Tyler was born in Cincinnati, Ohio, at the ass end of the 1980s. St. Judes Catholic School got rid of him by sixth grade and he came up in the public school system with the lions share of his generation. His childhood was a lot of hand-me-downs and hard work, of doing whether or not you wanted to and going back out to fight even if you were scared.

And he read. Lots. And thought about writing his own books.

The towers falling on 9/11 changed his plans for his future just about as much as anybody else in that era. And, five years after watching thousands die live in his freshman typing class, Tyler was clapped up in body armor with Second Battalion, Eighth Marines outside of Fallujah. He did three combat deployments with the Marines as an infantry 0331 and rejoined society drunk, angry, and pissed off about being alive when other people weren't.

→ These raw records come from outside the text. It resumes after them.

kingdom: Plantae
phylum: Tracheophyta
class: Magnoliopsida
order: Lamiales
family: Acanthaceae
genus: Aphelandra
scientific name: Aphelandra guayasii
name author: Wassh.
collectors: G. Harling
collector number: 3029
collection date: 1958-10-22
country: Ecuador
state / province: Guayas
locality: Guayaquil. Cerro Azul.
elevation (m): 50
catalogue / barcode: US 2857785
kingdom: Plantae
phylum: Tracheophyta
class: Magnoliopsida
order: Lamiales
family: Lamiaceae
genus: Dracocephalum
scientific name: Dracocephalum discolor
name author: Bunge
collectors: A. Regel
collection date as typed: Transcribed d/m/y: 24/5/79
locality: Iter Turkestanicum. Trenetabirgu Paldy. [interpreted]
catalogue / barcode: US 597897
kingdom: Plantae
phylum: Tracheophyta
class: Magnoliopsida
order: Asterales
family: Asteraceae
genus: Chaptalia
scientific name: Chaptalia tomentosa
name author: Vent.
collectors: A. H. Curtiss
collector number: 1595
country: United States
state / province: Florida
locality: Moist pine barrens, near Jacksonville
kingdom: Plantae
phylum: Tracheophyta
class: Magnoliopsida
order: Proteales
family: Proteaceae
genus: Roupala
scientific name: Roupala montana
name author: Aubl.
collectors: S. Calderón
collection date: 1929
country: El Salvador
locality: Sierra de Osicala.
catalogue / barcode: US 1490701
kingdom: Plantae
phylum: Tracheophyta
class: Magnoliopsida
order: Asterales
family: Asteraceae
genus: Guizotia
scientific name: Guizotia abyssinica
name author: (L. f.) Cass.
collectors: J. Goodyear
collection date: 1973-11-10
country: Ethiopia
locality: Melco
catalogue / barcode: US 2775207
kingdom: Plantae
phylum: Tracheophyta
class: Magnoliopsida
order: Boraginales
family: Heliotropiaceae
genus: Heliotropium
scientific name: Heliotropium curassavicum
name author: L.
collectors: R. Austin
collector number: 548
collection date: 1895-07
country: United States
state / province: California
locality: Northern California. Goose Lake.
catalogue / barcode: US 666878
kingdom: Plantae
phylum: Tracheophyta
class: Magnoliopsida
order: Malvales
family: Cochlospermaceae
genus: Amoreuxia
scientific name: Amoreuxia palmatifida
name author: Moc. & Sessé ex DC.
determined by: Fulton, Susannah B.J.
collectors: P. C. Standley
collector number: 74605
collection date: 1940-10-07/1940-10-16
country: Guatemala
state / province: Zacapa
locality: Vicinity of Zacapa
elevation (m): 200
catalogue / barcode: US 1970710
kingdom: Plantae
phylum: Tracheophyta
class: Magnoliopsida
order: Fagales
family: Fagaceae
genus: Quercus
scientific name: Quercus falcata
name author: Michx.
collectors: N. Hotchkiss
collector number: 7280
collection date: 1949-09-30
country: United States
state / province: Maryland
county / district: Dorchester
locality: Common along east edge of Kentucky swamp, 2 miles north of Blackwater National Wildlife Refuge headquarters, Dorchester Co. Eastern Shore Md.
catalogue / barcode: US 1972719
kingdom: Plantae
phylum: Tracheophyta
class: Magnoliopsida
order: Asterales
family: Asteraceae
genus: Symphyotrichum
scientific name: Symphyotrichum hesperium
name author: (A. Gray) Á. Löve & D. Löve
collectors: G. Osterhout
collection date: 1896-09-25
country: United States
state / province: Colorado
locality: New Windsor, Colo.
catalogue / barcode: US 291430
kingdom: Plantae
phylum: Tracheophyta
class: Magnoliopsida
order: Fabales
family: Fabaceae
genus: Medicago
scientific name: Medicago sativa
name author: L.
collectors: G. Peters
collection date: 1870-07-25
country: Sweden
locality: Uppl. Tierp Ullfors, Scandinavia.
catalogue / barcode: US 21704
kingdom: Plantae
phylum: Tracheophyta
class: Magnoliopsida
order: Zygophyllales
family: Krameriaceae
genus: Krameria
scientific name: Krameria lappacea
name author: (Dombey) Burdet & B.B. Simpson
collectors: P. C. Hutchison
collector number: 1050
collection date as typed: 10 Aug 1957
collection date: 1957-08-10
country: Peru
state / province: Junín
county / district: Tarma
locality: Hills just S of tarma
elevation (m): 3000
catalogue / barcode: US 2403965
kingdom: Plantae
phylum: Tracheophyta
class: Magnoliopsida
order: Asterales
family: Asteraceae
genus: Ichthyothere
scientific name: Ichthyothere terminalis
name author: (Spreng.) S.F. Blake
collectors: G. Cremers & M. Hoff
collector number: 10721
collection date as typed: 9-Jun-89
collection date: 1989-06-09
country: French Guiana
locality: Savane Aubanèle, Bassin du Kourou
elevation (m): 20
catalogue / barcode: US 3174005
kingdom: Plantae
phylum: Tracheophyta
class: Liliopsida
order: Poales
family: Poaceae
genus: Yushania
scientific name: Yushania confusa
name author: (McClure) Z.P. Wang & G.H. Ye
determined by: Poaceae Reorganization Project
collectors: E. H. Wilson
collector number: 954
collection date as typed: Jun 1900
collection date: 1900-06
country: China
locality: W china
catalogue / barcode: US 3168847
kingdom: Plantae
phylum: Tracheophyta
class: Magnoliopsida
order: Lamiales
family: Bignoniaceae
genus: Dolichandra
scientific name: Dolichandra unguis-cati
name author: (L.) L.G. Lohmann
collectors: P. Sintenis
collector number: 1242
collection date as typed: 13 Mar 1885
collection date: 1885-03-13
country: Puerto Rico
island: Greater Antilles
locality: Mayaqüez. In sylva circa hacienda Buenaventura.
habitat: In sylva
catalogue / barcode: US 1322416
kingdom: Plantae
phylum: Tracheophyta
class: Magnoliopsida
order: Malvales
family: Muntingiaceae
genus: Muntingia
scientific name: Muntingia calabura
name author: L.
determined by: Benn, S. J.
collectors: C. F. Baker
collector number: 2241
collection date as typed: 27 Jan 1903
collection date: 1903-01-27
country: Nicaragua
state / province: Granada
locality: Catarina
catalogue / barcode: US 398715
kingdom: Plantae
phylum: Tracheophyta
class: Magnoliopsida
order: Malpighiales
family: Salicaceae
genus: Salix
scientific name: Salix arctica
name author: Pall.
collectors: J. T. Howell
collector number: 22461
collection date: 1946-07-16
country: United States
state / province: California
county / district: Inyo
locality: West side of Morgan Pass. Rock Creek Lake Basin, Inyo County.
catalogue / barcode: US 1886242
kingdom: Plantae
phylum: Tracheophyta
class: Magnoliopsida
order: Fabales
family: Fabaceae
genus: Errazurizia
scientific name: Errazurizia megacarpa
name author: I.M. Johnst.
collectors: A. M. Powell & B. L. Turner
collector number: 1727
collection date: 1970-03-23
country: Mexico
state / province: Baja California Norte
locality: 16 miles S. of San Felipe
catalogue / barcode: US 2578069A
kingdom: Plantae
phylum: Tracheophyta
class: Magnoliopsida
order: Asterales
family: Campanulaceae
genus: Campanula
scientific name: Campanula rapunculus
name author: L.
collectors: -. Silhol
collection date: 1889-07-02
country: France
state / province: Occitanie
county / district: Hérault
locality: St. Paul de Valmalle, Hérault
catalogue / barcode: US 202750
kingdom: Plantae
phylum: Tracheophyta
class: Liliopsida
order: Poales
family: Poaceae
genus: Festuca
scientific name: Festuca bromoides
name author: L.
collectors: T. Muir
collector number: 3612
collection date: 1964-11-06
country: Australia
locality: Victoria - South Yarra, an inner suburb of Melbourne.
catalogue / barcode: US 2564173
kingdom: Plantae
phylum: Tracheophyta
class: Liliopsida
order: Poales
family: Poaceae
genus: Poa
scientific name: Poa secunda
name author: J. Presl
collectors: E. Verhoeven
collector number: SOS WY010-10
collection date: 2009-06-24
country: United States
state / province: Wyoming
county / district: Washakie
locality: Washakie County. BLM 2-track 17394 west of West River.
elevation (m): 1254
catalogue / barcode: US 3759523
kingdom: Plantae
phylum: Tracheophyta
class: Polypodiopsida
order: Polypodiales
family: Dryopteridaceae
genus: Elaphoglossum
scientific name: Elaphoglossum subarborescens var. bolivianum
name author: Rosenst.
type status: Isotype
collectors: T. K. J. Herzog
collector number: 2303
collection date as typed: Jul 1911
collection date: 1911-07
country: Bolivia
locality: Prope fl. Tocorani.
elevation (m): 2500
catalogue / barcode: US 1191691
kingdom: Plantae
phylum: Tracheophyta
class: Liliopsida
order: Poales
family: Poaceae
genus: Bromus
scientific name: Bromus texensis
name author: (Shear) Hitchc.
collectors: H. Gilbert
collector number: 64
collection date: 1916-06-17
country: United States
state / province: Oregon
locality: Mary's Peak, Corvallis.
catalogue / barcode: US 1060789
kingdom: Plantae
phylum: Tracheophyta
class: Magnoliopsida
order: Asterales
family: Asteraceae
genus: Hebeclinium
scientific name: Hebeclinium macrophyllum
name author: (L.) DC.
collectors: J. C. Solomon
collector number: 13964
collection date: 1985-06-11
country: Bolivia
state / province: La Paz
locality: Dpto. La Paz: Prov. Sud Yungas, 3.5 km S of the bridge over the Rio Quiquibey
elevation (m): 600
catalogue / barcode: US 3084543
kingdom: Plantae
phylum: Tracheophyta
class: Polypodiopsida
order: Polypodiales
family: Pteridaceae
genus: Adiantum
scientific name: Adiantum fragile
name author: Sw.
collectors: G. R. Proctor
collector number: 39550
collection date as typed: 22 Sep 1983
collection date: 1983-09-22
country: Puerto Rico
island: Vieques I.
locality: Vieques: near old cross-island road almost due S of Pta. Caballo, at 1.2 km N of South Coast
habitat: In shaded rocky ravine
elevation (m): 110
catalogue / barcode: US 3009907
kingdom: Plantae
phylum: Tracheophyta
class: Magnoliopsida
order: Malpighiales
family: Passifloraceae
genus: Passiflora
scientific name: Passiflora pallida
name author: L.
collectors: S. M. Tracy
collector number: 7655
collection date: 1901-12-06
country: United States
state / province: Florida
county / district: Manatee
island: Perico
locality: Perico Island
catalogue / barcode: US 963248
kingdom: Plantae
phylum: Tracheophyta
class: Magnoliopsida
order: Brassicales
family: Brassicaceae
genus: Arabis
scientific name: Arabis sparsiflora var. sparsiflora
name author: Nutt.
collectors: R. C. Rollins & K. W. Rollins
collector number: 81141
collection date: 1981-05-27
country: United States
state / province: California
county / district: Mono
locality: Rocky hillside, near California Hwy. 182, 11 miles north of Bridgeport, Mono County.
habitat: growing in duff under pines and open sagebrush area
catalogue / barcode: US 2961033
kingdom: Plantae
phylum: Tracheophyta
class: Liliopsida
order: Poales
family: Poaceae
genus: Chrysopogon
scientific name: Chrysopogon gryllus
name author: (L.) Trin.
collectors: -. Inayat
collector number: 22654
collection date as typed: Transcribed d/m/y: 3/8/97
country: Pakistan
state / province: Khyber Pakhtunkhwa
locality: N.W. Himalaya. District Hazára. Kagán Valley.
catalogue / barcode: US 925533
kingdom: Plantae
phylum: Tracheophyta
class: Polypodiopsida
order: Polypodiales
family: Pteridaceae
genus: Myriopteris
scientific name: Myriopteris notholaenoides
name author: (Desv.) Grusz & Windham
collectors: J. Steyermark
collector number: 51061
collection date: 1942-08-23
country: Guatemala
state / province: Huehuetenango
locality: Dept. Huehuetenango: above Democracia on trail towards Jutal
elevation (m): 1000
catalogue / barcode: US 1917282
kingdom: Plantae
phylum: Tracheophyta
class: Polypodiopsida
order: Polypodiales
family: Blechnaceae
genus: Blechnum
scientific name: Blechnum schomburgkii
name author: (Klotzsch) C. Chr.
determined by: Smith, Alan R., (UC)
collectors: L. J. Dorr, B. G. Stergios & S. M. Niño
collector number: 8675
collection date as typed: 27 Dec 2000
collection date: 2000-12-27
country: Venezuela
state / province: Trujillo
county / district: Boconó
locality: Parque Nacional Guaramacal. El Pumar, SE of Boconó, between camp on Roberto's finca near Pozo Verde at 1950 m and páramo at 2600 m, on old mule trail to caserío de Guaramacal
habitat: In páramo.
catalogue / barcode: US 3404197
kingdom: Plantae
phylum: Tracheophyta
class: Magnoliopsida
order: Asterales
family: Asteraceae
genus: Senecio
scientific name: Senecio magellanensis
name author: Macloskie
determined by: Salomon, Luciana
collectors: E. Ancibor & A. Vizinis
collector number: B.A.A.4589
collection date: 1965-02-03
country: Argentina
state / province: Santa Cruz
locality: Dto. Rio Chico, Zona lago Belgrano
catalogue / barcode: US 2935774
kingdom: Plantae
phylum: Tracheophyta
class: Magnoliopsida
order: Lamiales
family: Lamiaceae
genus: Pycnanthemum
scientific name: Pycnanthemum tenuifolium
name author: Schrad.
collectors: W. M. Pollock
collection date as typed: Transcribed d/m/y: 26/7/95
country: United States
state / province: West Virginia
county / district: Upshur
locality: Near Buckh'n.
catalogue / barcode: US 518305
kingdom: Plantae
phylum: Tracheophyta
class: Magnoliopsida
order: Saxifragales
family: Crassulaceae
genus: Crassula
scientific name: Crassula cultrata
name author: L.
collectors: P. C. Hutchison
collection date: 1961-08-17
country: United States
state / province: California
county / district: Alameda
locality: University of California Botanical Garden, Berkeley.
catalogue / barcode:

Writing saved his life. He started with journalism in college and found himself suddenly drinking less and going out more, wanting to know about people. He could feel the world through their stories, through the scrawls they left on the inside of his skull, more than he could feel using his own skin. He found the shards of the person he could become inside others, and slowly, painstakingly put himself back together.

He caught the itch soon after and started writing for himself, doing whatever he could to commit the stories he couldn't write for the news to paper. Stories too grotesque or banally cruel for publication. The true lives of the blue collar folk he'd grown up alongside — folks the world just always seemed ready to write off and forget — he wrote about them.

He's still writing, and the writing still hurts.

But it has to, if it's going to be any good.